In his bathroom I saw a neat counter holding only a toothbrush holder (one of Derek’s, a tiny one for Charlie with Batman’s face on it, and a new one still in its case which he had taken out for me) and a soap dispenser. I hunted for
toothpaste; the drawers under the counter were much less neat, with lots of women’s things mixed with Derek’s manly razor blades and aftershave. Cindy’s things? Someone else’s? There were scarves and earrings and a vial of perfume. In the second drawer (the toothpaste wasn’t in the first) I saw a pair of nylons and some makeup, even a delicate woman’s watch. I located the toothpaste and pushed on the drawer, then pulled it again when I saw something in one corner; it was a book by Dr. Janice Foster. Janice Foster. She had written the book that Jessica had given me — the one Derek had criticized so harshly. I paused, then closed the drawer.

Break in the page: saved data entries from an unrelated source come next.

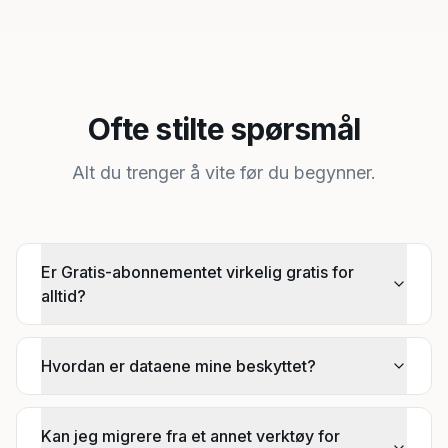
Ofte stilte spørsmål
Alt du trenger å vite før du begynner.
Er Gratis-abonnementet virkelig gratis for
alltid?
Hvordan er dataene mine beskyttet?
Kan jeg migrere fra et annet verktøy for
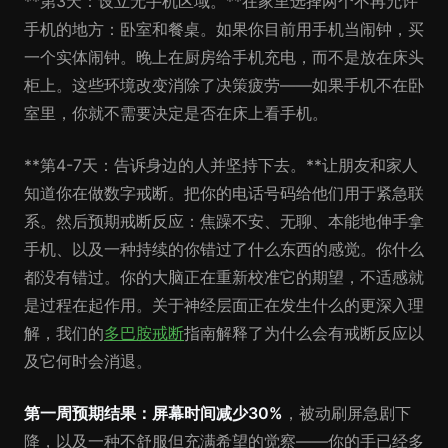
**第3天：设立无手机区域。**在家里选择两个不再允许
手机的地方：卧室和餐桌。如果你目前用手机当闹钟，买
一个实体闹钟。晚上在厨房给手机充电，而不是放在床头
柜上。这些环境改变消除了决策疲劳——如果手机不在卧
室里，你就不需要决定是否在床上看手机。
**第4-7天：告诉身边的人并坚持下去。**让朋友和家人
知道你在做数字戒断。把你的电话号码给他们用于紧急联
系。然后预期戒断反应：焦躁不安、无聊、本能地伸手拿
手机、以及一种持续的你错过了什么东西的感觉。你什么
都没有错过。你的大脑正在重新校准它的期望，不适感就
是过程在起作用。关于神经层面正在发生什么的更深入理
解，我们的
多巴胺戒断
指南解释了为什么会有戒断反应以
及它何时会消退。
第一周预期结果：
屏幕时间
减少30%
，被动刷屏急剧下
降，以及一种不舒服但充满希望的觉察——你的手已经多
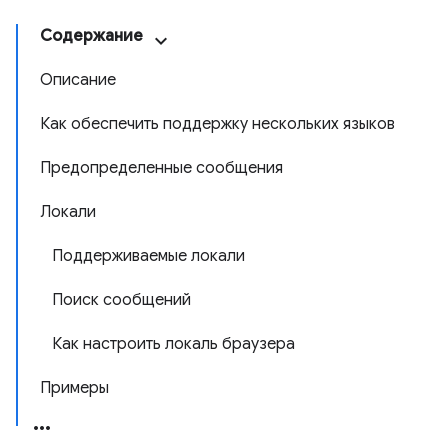
Содержание
Описание
Как обеспечить поддержку нескольких языков
Предопределенные сообщения
Локали
Поддерживаемые локали
Поиск сообщений
Как настроить локаль браузера
Примеры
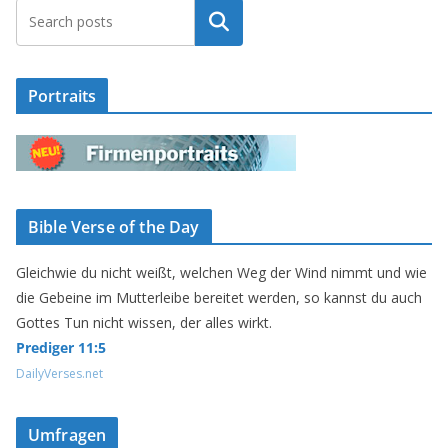
Suchen
Portraits
Bible Verse of the Day
Gleichwie du nicht weißt, welchen Weg der Wind nimmt und wie
die Gebeine im Mutterleibe bereitet werden, so kannst du auch
Gottes Tun nicht wissen, der alles wirkt.
Prediger 11:5
DailyVerses.net
Umfragen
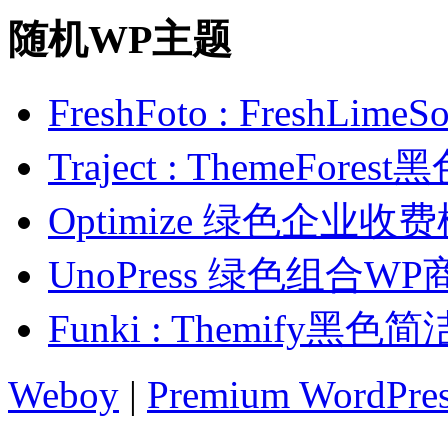
随机WP主题
FreshFoto : Fresh
Traject : ThemeFo
Optimize 绿色企业收
UnoPress 绿色组合W
Funki : Themify黑
Weboy
|
Premium WordPre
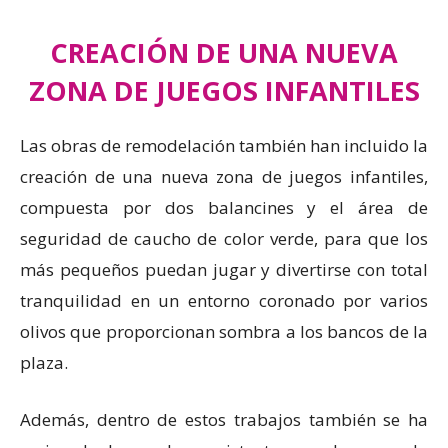
CREACIÓN DE UNA NUEVA
ZONA DE JUEGOS INFANTILES
Las obras de remodelación también han incluido la
creación de una nueva zona de juegos infantiles,
compuesta por dos balancines y el área de
seguridad de caucho de color verde, para que los
más pequeños puedan jugar y divertirse con total
tranquilidad en un entorno coronado por varios
olivos que proporcionan sombra a los bancos de la
plaza.
Además, dentro de estos trabajos también se ha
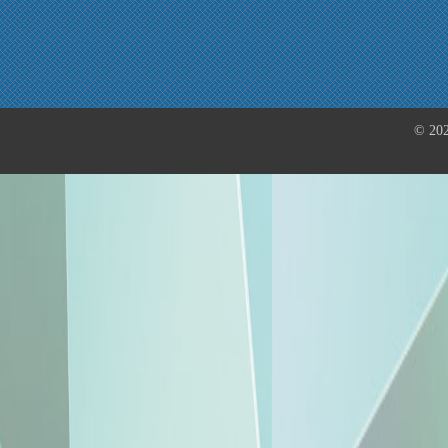
© 202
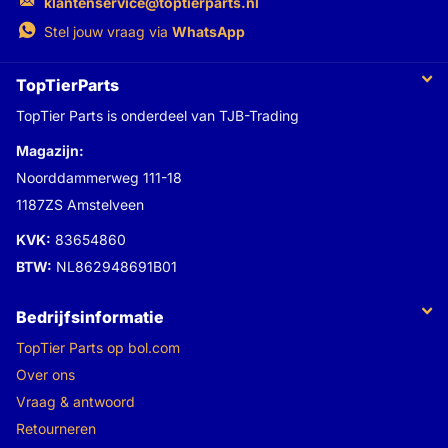
klantenservice@toptierparts.nl
Stel jouw vraag via
WhatsApp
TopTierParts
TopTier Parts is onderdeel van TJB-Trading
Magazijn:
Noorddammerweg 111-18
1187ZS Amstelveen
KVK:
83654860
BTW:
NL862948691B01
Bedrijfsinformatie
TopTier Parts op bol.com
Over ons
Vraag & antwoord
Retourneren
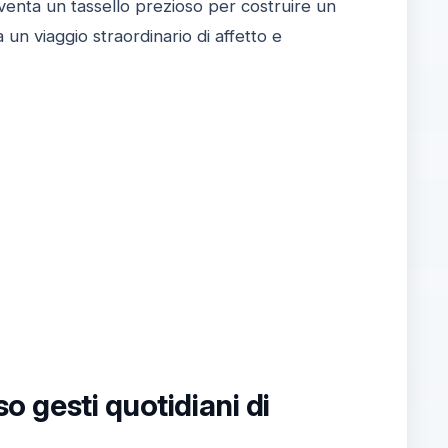
iventa un tassello prezioso per costruire un
un viaggio straordinario di affetto e
so gesti quotidiani di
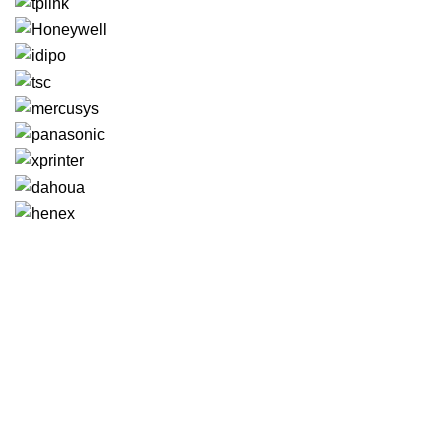
GENERAL IT, depuis 2013, en tant que leader algérien des
services informatiques, propose des solutions novatrices et
des équipements adaptés à sa clientèle.
Email: info@digital.dz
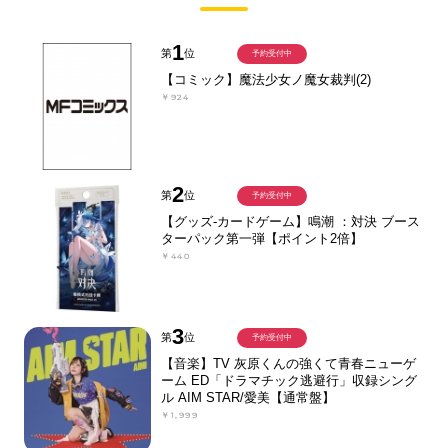
1
第
位
予約受付中
【コミック】魔法少女ノ魔女裁判(2)
￥924
2
第
位
予約受付中
【グッズ-カードゲーム】鳴潮 ：対決 ブース
ターパック第一弾【ポイント2倍】
￥440
3
第
位
予約受付中
【音楽】TV 灰原くんの強くて青春ニューゲ
ーム ED「ドラマチック逃避行」収録シング
ル AIM STAR/愛美【通常盤】
￥1,999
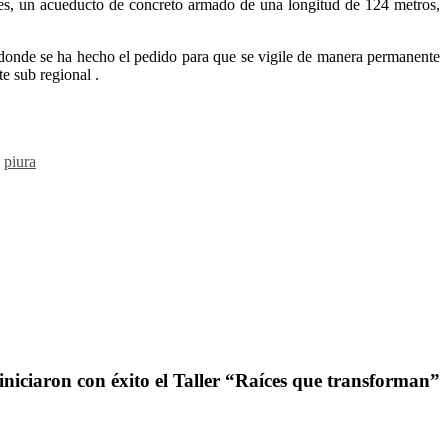
ares, un acueducto de concreto armado de una longitud de 124 metros,
 donde se ha hecho el pedido para que se vigile de manera permanente
e sub regional .
,
piura
iniciaron con éxito el Taller “Raíces que transforman”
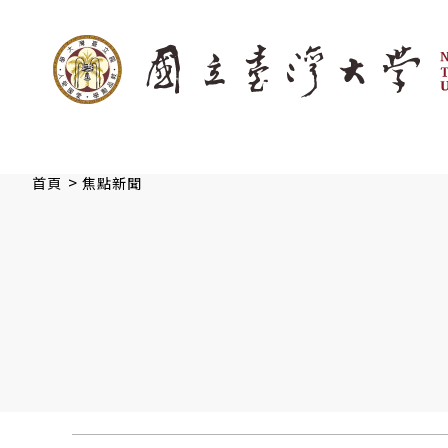
:::
跳到主要內容
>
首頁
焦點新聞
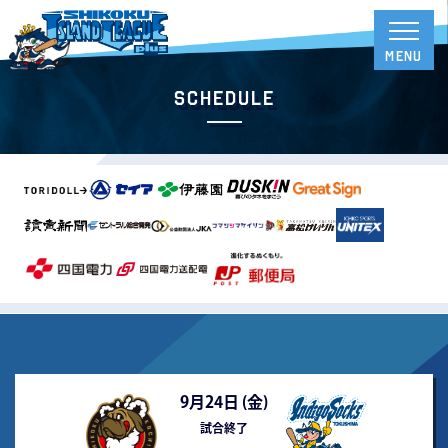
Schedule
9月24日 (
金
)
試合終了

I shed my clothes quickly and took a shower. As I stood naked in the spray I felt vulnerable, as though Derek might come bursting in at any moment, and yet I trusted that he would not, realizing that I could not have assumed the same of Richard.
Derek had showed me a closet the evening before with some of Cindy’s spare clothes, and I’d selected a pair of cotton pants and a green T-shirt. A bit casual, but I doubted my students would see much difference from my style. I didn’t want to have to go through my own clothes, violated as I felt by the idea that a stranger’s hands had touched them, searched them, thrown them on the floor. I wanted to wash everything I owned in scalding hot water.
Derek heard me leave the bathroom and called to me from his kitchen. “A quick breakfast before we go?” he asked.
“Just coffee if you have it. I can feed us at my place maybe.”
I went into his kitchen surrounded in paradox: I felt both at home and awkwardly out of place.
“I thought you didn’t like Janice Foster,” I said.
“What?”
“The writer. The psychologist. You have a book of hers in your bathroom drawer. I was getting toothpaste and I saw it.”